- [Problem to solve]
Output exactly the lines from the one containing "Beruhigungsmittel für Katzen" through the final line of the entries below, both included, and skip the pictures.

- [Provided data]
◇ ◇ ◇ ◇ ◇

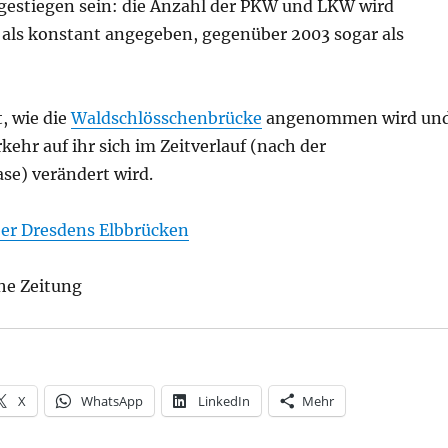
 gestiegen sein: die Anzahl der PKW und LKW wird
als konstant angegeben, gegenüber 2003 sogar als
, wie die
Waldschlösschenbrücke
angenommen wird un
rkehr auf ihr sich im Zeitverlauf (nach der
e) verändert wird.
ber Dresdens Elbbrücken
he Zeitung
X
WhatsApp
LinkedIn
Mehr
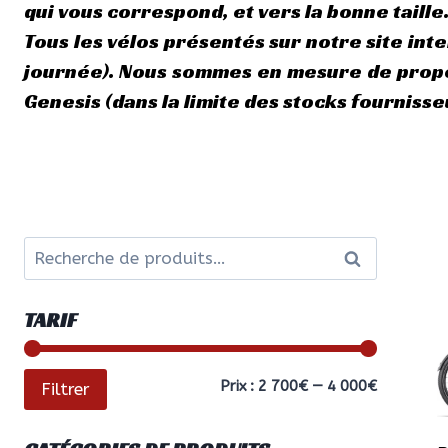
qui vous correspond, et vers la bonne taille
Tous les vélos présentés sur notre site in
journée). Nous sommes en mesure de propo
Genesis (dans la limite des stocks fournisseu
Recherche
Recherche
pour :
TARIF
Prix
Prix
Prix :
2 700€
—
4 000€
Filtrer
min
max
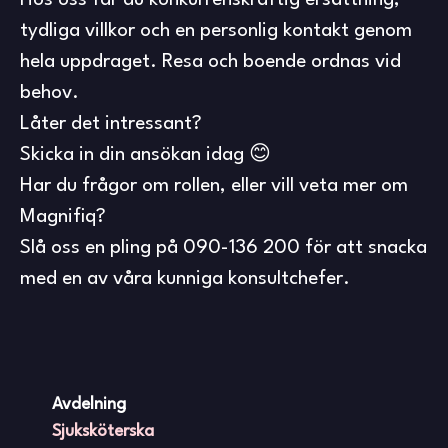
Hos oss får du konkurrenskraftig ersättning,
tydliga villkor och en personlig kontakt genom
hela uppdraget. Resa och boende ordnas vid
behov.
Låter det intressant?
Skicka in din ansökan idag 😊
Har du frågor om rollen, eller vill veta mer om
Magnifiq?
Slå oss en pling på 090-136 200 för att snacka
med en av våra kunniga konsultchefer.
Avdelning
Sjuksköterska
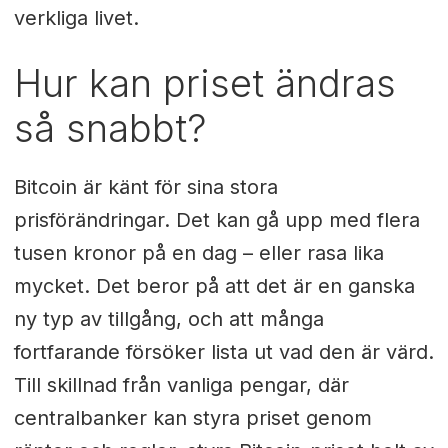
verkliga livet.
Hur kan priset ändras
så snabbt?
Bitcoin är känt för sina stora
prisförändringar. Det kan gå upp med flera
tusen kronor på en dag – eller rasa lika
mycket. Det beror på att det är en ganska
ny typ av tillgång, och att många
fortfarande försöker lista ut vad den är värd.
Till skillnad från vanliga pengar, där
centralbanker kan styra priset genom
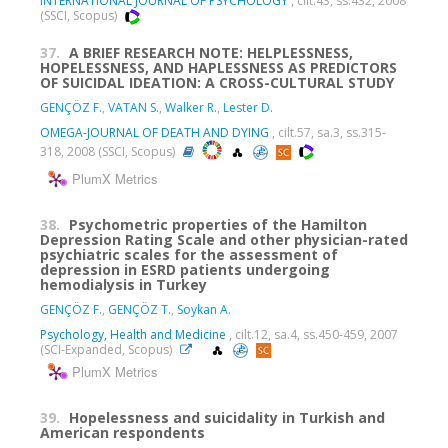
INTERNATIONAL JOURNAL OF PSYCHOLOGY
, cilt.43, ss.432, 2008
(SSCI, Scopus)
37.
A BRIEF RESEARCH NOTE: HELPLESSNESS,
HOPELESSNESS, AND HAPLESSNESS AS PREDICTORS
OF SUICIDAL IDEATION: A CROSS-CULTURAL STUDY
GENÇÖZ F.
,
VATAN S.
,
Walker R.
,
Lester D.
OMEGA-JOURNAL OF DEATH AND DYING
, cilt.57, sa.3, ss.315-
318, 2008 (SSCI, Scopus)
PlumX Metrics
38.
Psychometric properties of the Hamilton
Depression Rating Scale and other physician-rated
psychiatric scales for the assessment of
depression in ESRD patients undergoing
hemodialysis in Turkey
GENÇÖZ F.
,
GENÇÖZ T.
,
Soykan A.
Psychology, Health and Medicine
, cilt.12, sa.4, ss.450-459, 2007
(SCI-Expanded, Scopus)
PlumX Metrics
39.
Hopelessness and suicidality in Turkish and
American respondents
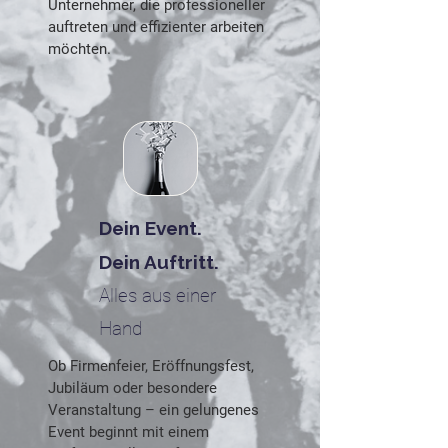
Unternehmer, die professioneller
auftreten und effizienter arbeiten
möchten.
Dein Event.
Dein Auftritt.
Alles aus einer
Hand
Ob Firmenfeier, Eröffnungsfest,
Jubiläum oder besondere
Veranstaltung – ein gelungenes
Event beginnt mit einem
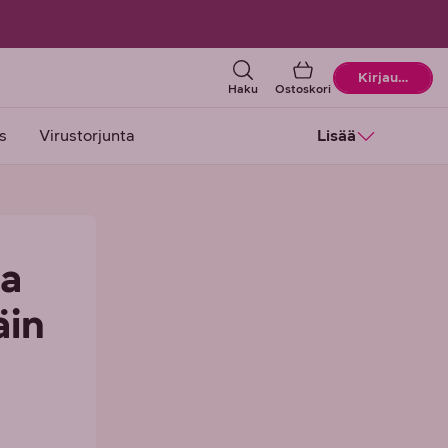
Ostoskori
Kirjaudu
Haku
Ostoskori
s
Virustorjunta
Lisää
sa
äin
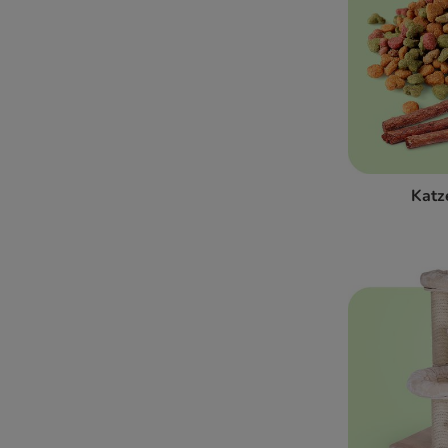
Katzenkleidung
Katzenklappen & Netze
Ungeziefer- und Zeckenschutz
Beruhigungsmittel für Katzen
Genesung & Rehabilitation
GPS Tracker, Kamera & Co
Futter nach Rasse
Katz
Senior-Katzenfutter
Pet Parents - Alles für Dich
WARNER BROS COLLECTION
Geschenke für Katzen
Erstausstattung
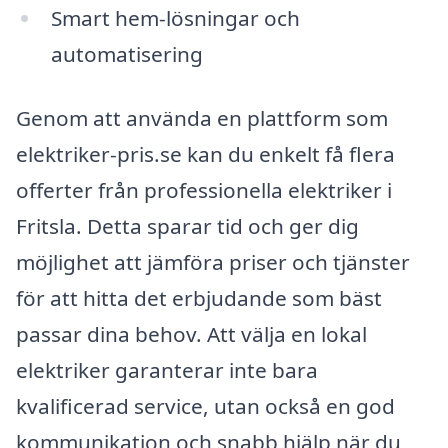
Smart hem-lösningar och
automatisering
Genom att använda en plattform som
elektriker-pris.se kan du enkelt få flera
offerter från professionella elektriker i
Fritsla. Detta sparar tid och ger dig
möjlighet att jämföra priser och tjänster
för att hitta det erbjudande som bäst
passar dina behov. Att välja en lokal
elektriker garanterar inte bara
kvalificerad service, utan också en god
kommunikation och snabb hjälp när du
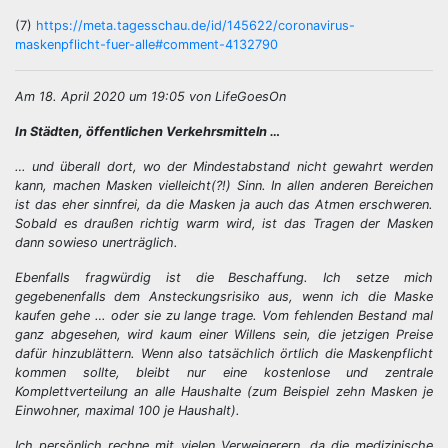
(7)
https://meta.tagesschau.de/id/145622/coronavirus-
maskenpflicht-fuer-alle#comment-4132790
Am 18. April 2020 um 19:05 von LifeGoesOn
In Städten, öffentlichen Verkehrsmitteln …
… und überall dort, wo der Mindestabstand nicht gewahrt werden
kann, machen Masken vielleicht(?!) Sinn. In allen anderen Bereichen
ist das eher sinnfrei, da die Masken ja auch das Atmen erschweren.
Sobald es draußen richtig warm wird, ist das Tragen der Masken
dann sowieso unerträglich.
Ebenfalls fragwürdig ist die Beschaffung. Ich setze mich
gegebenenfalls dem Ansteckungsrisiko aus, wenn ich die Maske
kaufen gehe … oder sie zu lange trage. Vom fehlenden Bestand mal
ganz abgesehen, wird kaum einer Willens sein, die jetzigen Preise
dafür hinzublättern. Wenn also tatsächlich örtlich die Maskenpflicht
kommen sollte, bleibt nur eine kostenlose und zentrale
Komplettverteilung an alle Haushalte (zum Beispiel zehn Masken je
Einwohner, maximal 100 je Haushalt).
Ich persönlich rechne mit vielen Verweigerern, da die medizinische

◇ ◇ ◇ ◇ ◇

- [Answer to the exercise]
Beruhigungsmittel für Katzen
Genesung & Rehabilitation
GPS Tracker, Kamera & Co
Futter nach Rasse
Katz
Senior-Katzenfutter
Pet Parents - Alles für Dich
WARNER BROS COLLECTION
Geschenke für Katzen
Erstausstattung
Smart hem-lösningar och
automatisering
Genom att använda en plattform som
elektriker-pris.se kan du enkelt få flera
offerter från professionella elektriker i
Fritsla. Detta sparar tid och ger dig
möjlighet att jämföra priser och tjänster
för att hitta det erbjudande som bäst
passar dina behov. Att välja en lokal
elektriker garanterar inte bara
kvalificerad service, utan också en god
kommunikation och snabb hjälp när du
(7)
https://meta.tagesschau.de/id/145622/coronavirus-
maskenpflicht-fuer-alle#comment-4132790
Am 18. April 2020 um 19:05 von LifeGoesOn
In Städten, öffentlichen Verkehrsmitteln …
… und überall dort, wo der Mindestabstand nicht gewahrt werden
kann, machen Masken vielleicht(?!) Sinn. In allen anderen Bereichen
ist das eher sinnfrei, da die Masken ja auch das Atmen erschweren.
Sobald es draußen richtig warm wird, ist das Tragen der Masken
dann sowieso unerträglich.
Ebenfalls fragwürdig ist die Beschaffung. Ich setze mich
gegebenenfalls dem Ansteckungsrisiko aus, wenn ich die Maske
kaufen gehe … oder sie zu lange trage. Vom fehlenden Bestand mal
ganz abgesehen, wird kaum einer Willens sein, die jetzigen Preise
dafür hinzublättern. Wenn also tatsächlich örtlich die Maskenpflicht
kommen sollte, bleibt nur eine kostenlose und zentrale
Komplettverteilung an alle Haushalte (zum Beispiel zehn Masken je
Einwohner, maximal 100 je Haushalt).
Ich persönlich rechne mit vielen Verweigerern, da die medizinische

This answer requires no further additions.